# Written task
Rewrite the text of the entries below, changing every "Last post by" to "Latest reply from" and keeping everything else the same. Leave the pictures out of your answer.
--- Data to process ---
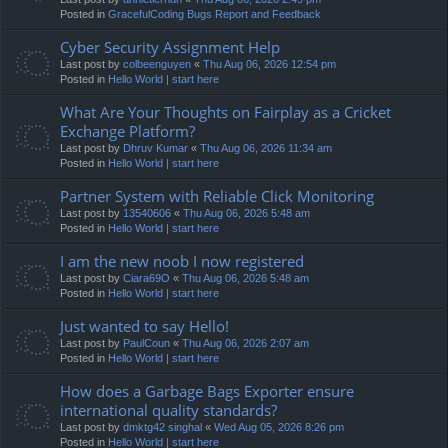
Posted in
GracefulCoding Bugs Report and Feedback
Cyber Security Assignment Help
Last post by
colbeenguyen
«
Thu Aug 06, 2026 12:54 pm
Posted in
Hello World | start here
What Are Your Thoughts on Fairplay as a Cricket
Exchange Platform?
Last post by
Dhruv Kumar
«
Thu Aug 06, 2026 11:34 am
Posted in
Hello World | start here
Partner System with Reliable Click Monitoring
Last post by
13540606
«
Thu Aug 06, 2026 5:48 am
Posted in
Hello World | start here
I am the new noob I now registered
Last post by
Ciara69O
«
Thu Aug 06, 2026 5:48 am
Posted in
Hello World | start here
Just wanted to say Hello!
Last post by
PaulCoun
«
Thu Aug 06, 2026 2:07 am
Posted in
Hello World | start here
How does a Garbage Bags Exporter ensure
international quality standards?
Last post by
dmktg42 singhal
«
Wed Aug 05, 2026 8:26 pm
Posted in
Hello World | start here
---
# Result of this task
Posted in
GracefulCoding Bugs Report and Feedback
Cyber Security Assignment Help
Latest reply from
colbeenguyen
«
Thu Aug 06, 2026 12:54 pm
Posted in
Hello World | start here
What Are Your Thoughts on Fairplay as a Cricket
Exchange Platform?
Latest reply from
Dhruv Kumar
«
Thu Aug 06, 2026 11:34 am
Posted in
Hello World | start here
Partner System with Reliable Click Monitoring
Latest reply from
13540606
«
Thu Aug 06, 2026 5:48 am
Posted in
Hello World | start here
I am the new noob I now registered
Latest reply from
Ciara69O
«
Thu Aug 06, 2026 5:48 am
Posted in
Hello World | start here
Just wanted to say Hello!
Latest reply from
PaulCoun
«
Thu Aug 06, 2026 2:07 am
Posted in
Hello World | start here
How does a Garbage Bags Exporter ensure
international quality standards?
Latest reply from
dmktg42 singhal
«
Wed Aug 05, 2026 8:26 pm
Posted in
Hello World | start here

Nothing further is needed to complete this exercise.